The ongoing Saudi Arabian-led economic and diplomatic blockade of Qatar, another member of OPEC (which announced its own departure from the group on Monday) also has roots in Qatar’s refusal to cut ties with Iran.

Relations between Tehran and Riyadh have also not been helped by Russia’s burgeoning role in OPEC’s decision-making. This follows a high-profile deal in 2016 between OPEC and non-OPEC producers to cut supply in a bid to support then-slumping prices. Iran opposed the cuts, wanting to revive its oil industry that had been severely affected by previous sanctions.

Despite a persistent power struggle for most of the 20th century, however, Saudi-Iranian relations haven’t always been as bad as they are now. In fact, oil was something that brought them together.

OPEC was founded by Iran and Saudi Arabia in 1960 (along with Iraq, Kuwait and Venezuela) during a period of decolonization and economic transformation in the Middle East. The oil producing group was seen as a way to challenge the dominance of western oil companies that controlled the majority of global oil supply.

Today, Iran and Saudi Arabia are two of the largest producers within the now 15-member OPEC. Saudi Arabia is the largest OPEC producer, supplying 10.6 million barrels per day (bpd) in October, according to the latest output figures supplied by OPEC, compared to the Islamic Republic’s 3.3 million bpd, which makes it the third largest supplier within the group; Iraq is in second place producing around 4.6 million bpd.

Against this backdrop of tense relations between Saudi Arabia and Iran and their various allies and neighbors, OPEC is actually a way to keep diplomatic channels open for the two countries, according to Paul Hickin, associate director at S&P Global Platts.

“OPEC is actually a key strength for them and they can almost park their political issues and put them aside and use this as a forum to discuss things,” he told CNBC Wednesday.

“But you’ve got to remember that they’re all competitors in OPEC, they’re all competing for market share and to maximize their revenues. At the same time, they also have a shared goal which is to get the best possible price for their product,” he said.

Another oil market expert from S&P Global Platts told CNBC Saudi Arabia and Iran’s relationship in OPEC “has traditionally been a marriage of convenience.”

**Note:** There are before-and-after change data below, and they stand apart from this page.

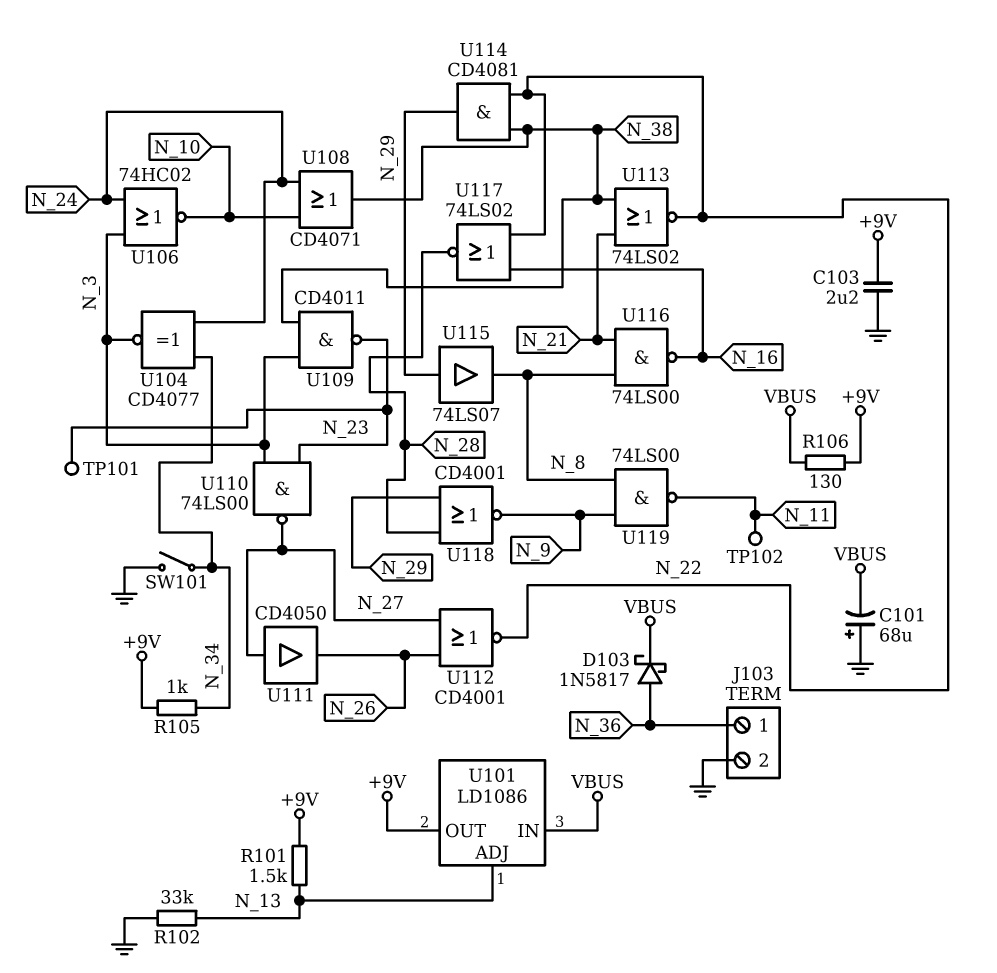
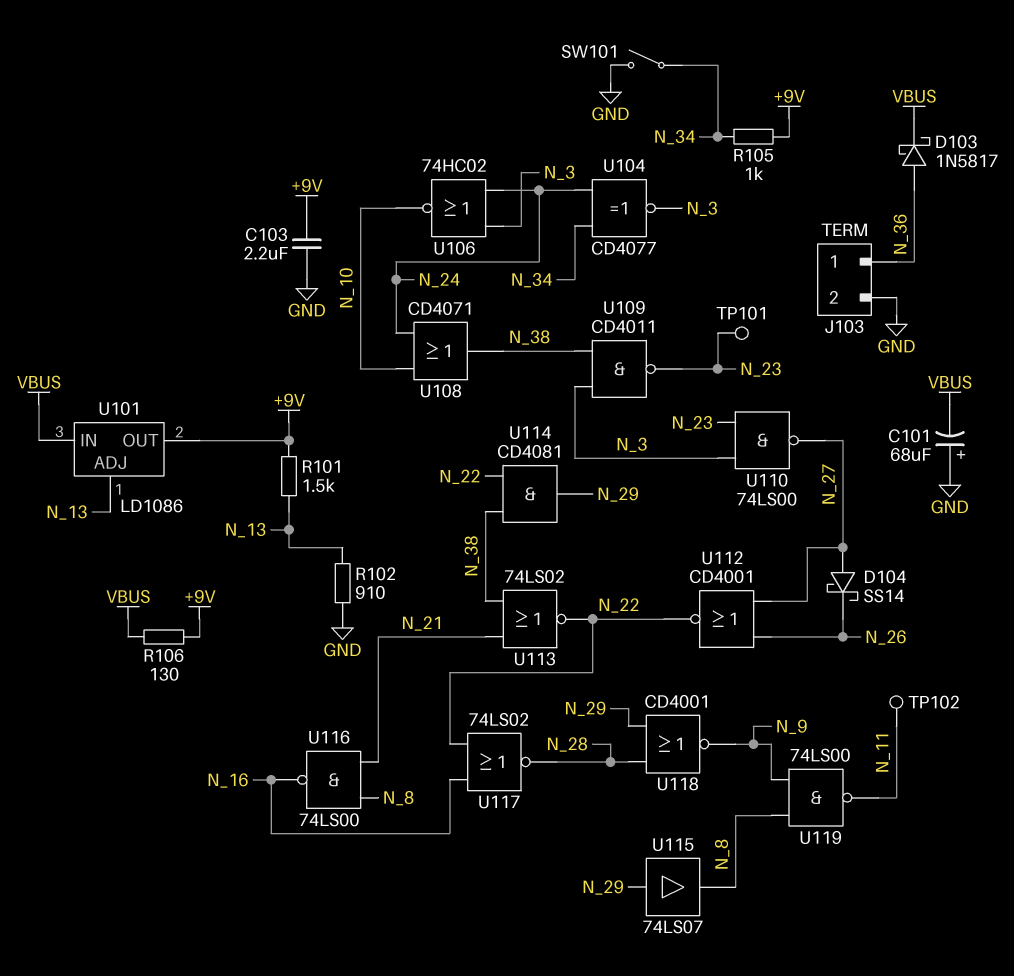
D104: none -> schottky SS14 (A N_27, K N_26)
R102: 33k (GND, N_13) -> 910 (GND, N_13)
U111: buffer CD4050 (in N_27, out N_26) -> none

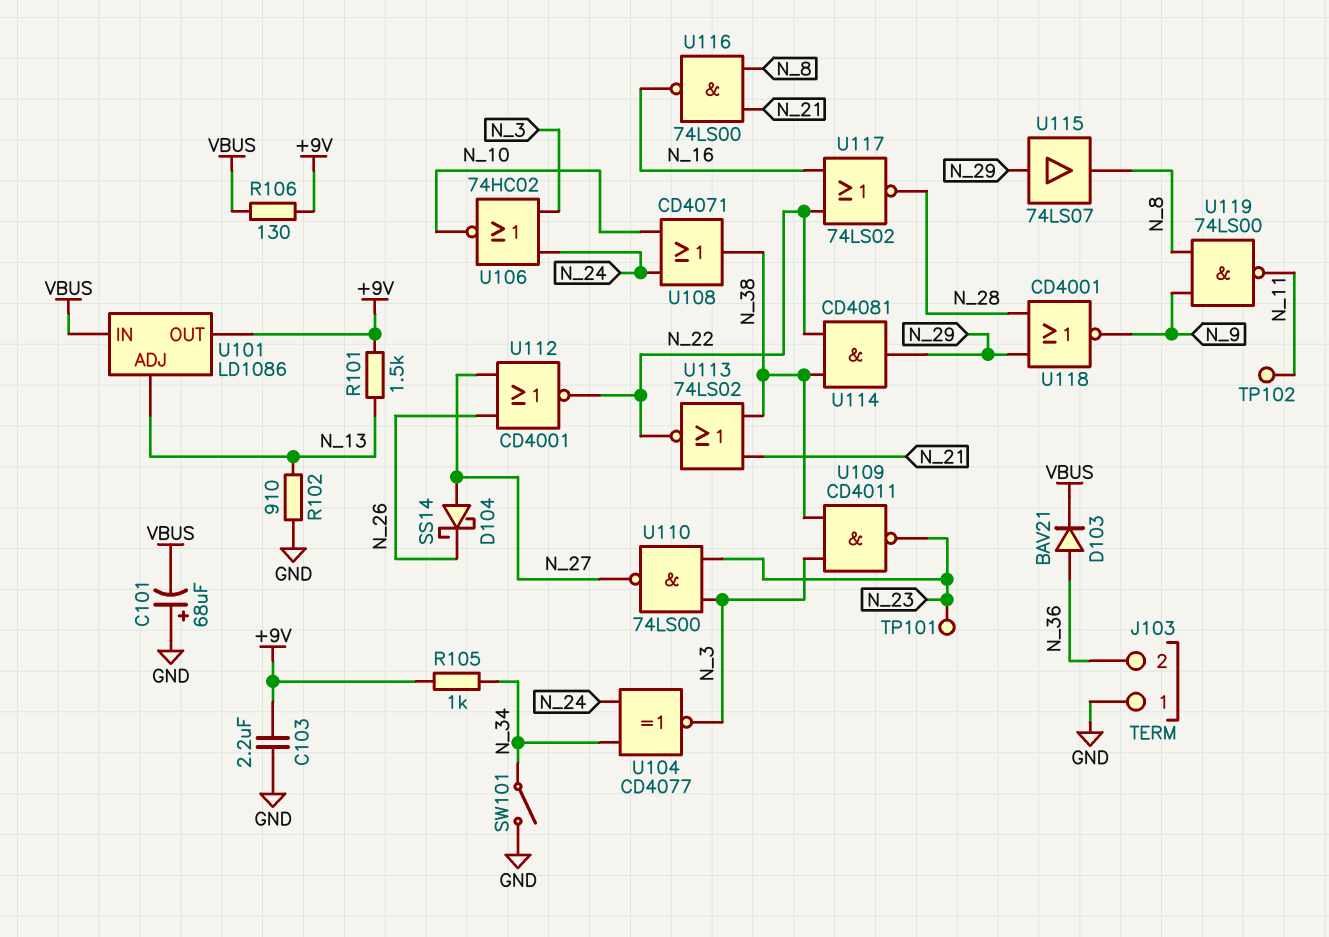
D103: schottky 1N5817 (A N_36, K VBUS) -> diode BAV21 (A N_36, K VBUS)
J103 pin 1: N_36 -> GND
J103 pin 2: GND -> N_36

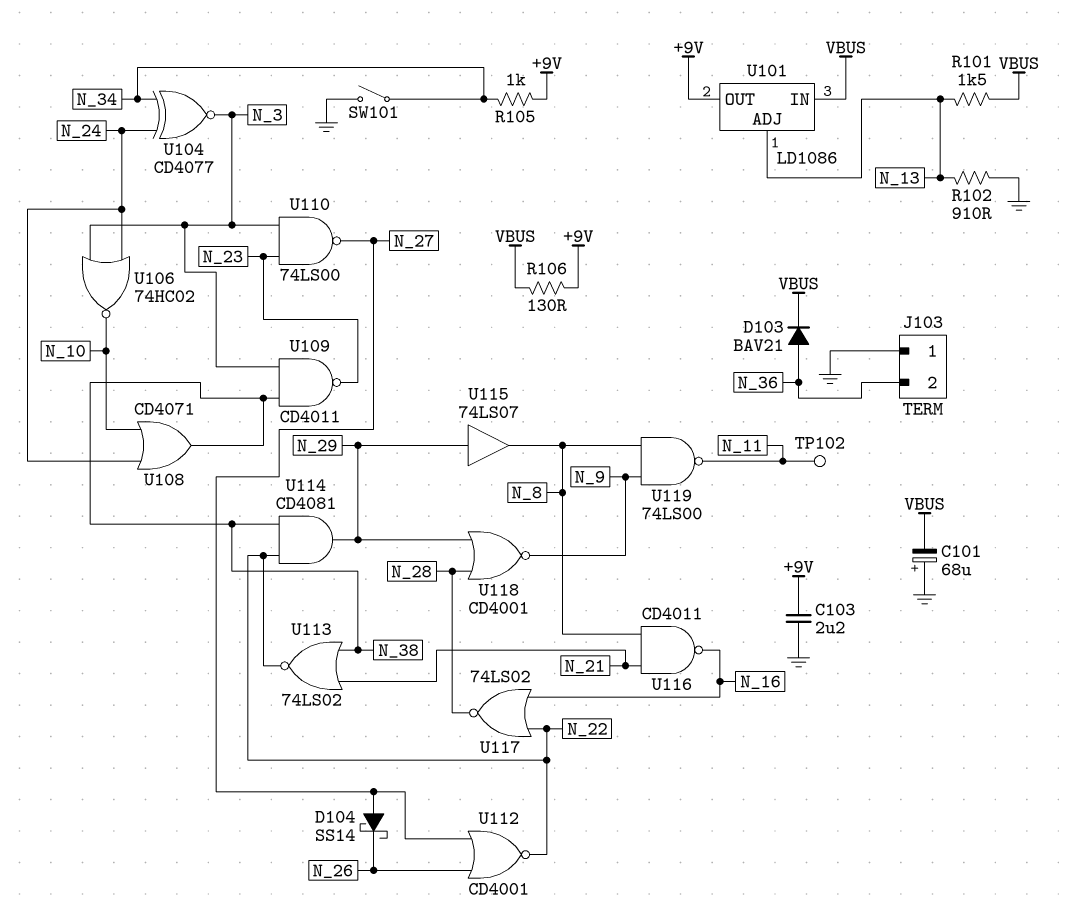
R101: 1.5k (+9V, N_13) -> 1.5k (N_13, VBUS)
TP101: test point (N_23) -> none
U116: NAND 74LS00 (in N_8, in N_21, out N_16) -> NAND CD4011 (in N_8, in N_21, out N_16)

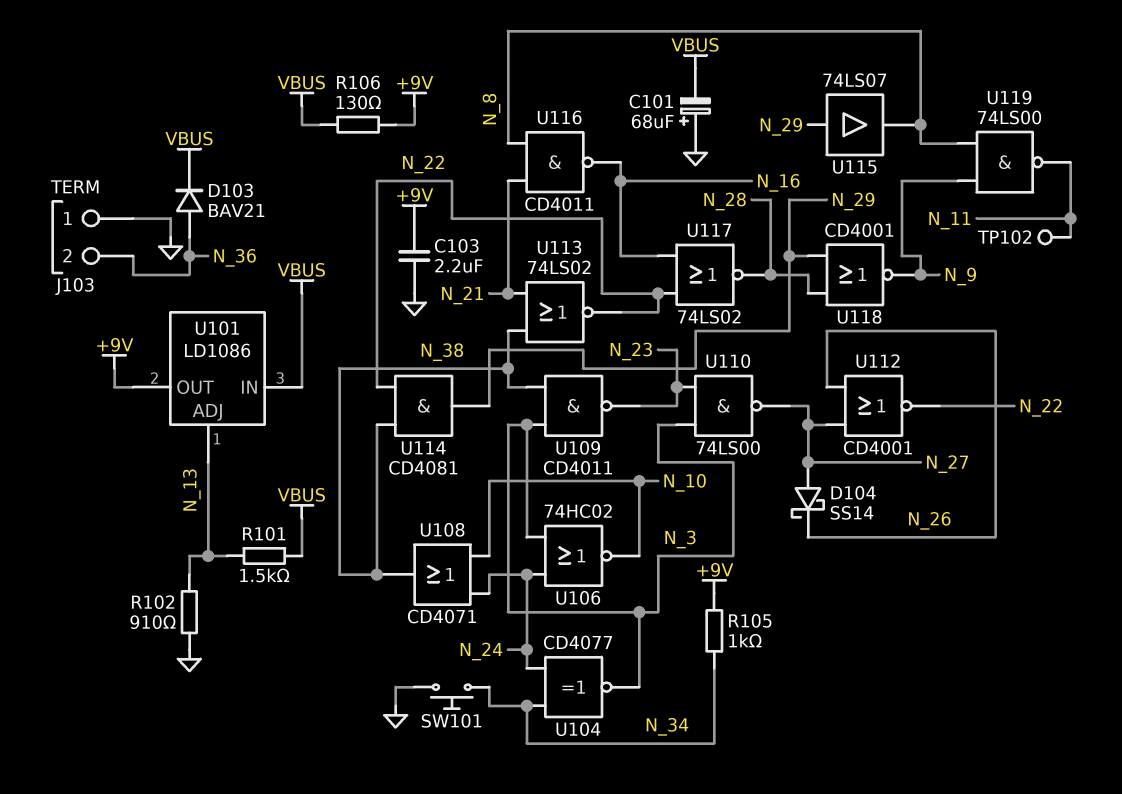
SW101: switch (GND, N_34) -> button (GND, N_34)

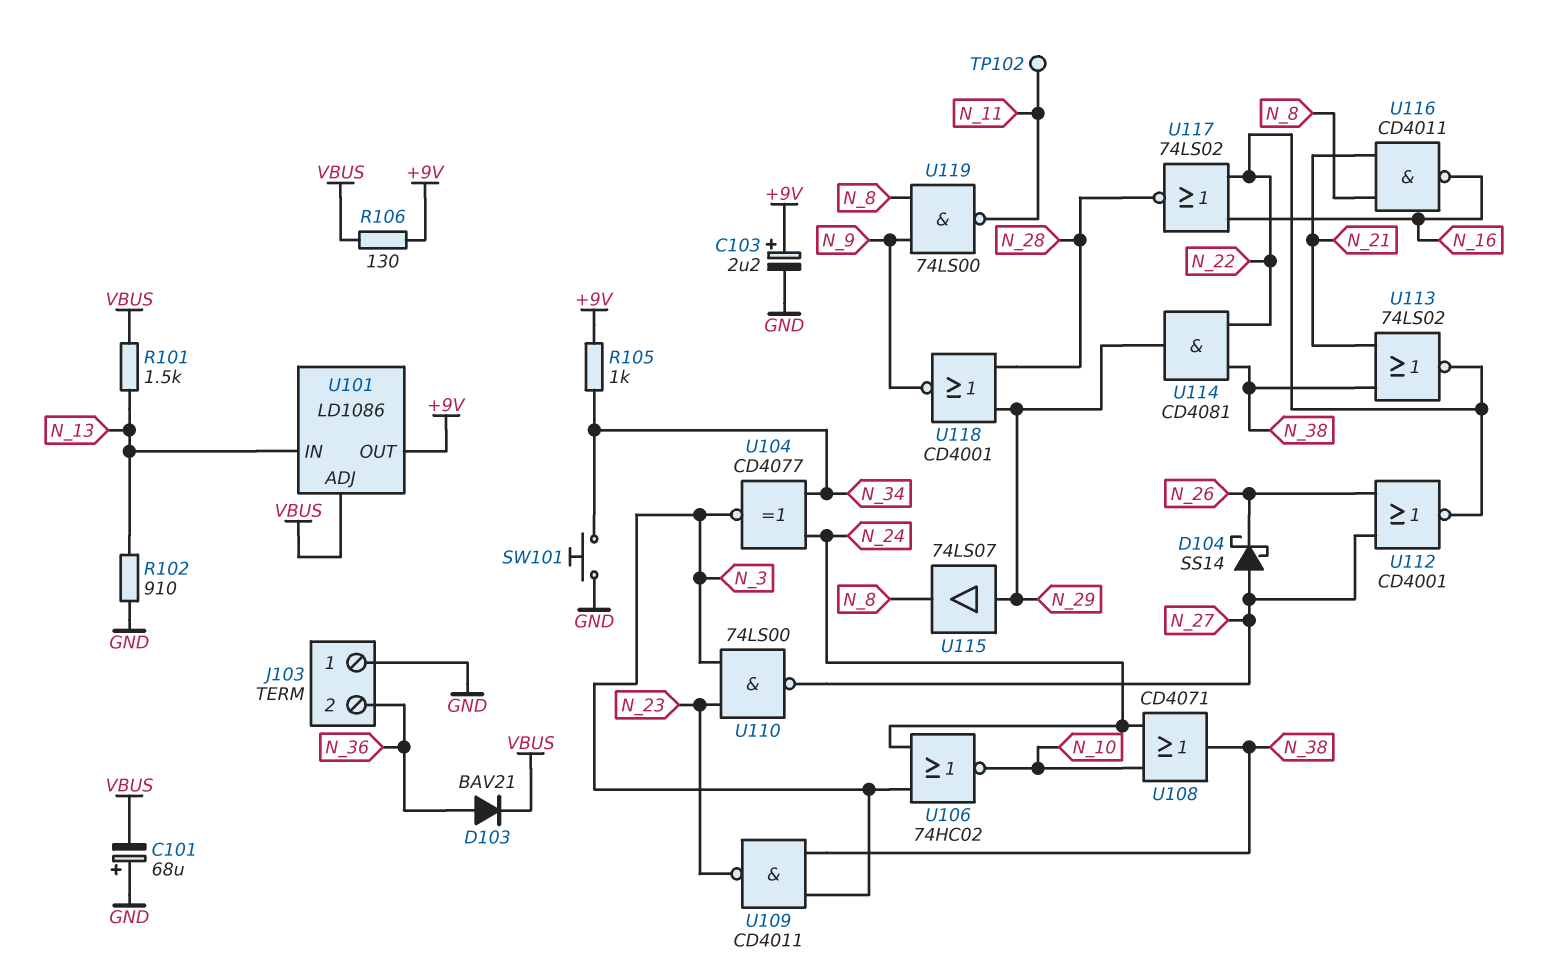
C103: 2.2uF (+9V, GND) -> 2.2uF (plus +9V, minus GND)
U101 pin ADJ: N_13 -> VBUS
U101 pin IN: VBUS -> N_13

“Achieving sustainably higher oil prices has been their mutual goal despite deep political differences being enough to tear them apart,” Andy Critchlow, S&P Global Platts’ head of Energy News, EMEA, told CNBC Wednesday.

“Russia’s alliance with Riyadh and President Trump’s oil sanctions on Tehran have changed these dynamics. Qatar’s exit from OPEC changes the game even further and exposes wider divisions, which could make cooperation on oil impossible.”

The degree of cooperation and consent within OPEC nowadays is a bone of contention for some members. Iran feels aggrieved at Saudi Arabia’s alliance with the U.S. and its willingness to replace lost Iranian barrels. Iran’s Oil Minister Bijan Zanganeh said in October that “Iran’s oil cannot be replaced by Saudi Arabia nor any other country.”

OPEC’s late 2016 deal with Russia and fellow non-OPEC producers worked; perhaps too much, as it turned out. Prices rose so much that this summer both Saudi Arabia and Russia agreed to increase output in a bid to calm price rises, particularly in light of renewed U.S. sanctions on Iran from November.

But then fears of a glut set in again and oil prices began to fall and they have declined 30 percent since October. Brent crude futures are currently trading at $ 61.07 a barrel and U.S. West Texas Intermediate futures at $ 52.5 a barrel ahead of the OPEC meeting.

Amid the latest slump in prices, OPEC and Russia are looking at whether to cut supply again – the most likely scenario being a cut of between 1 million to 1.4 million bpd. This decision is one of the biggest uncertainties from the December meeting.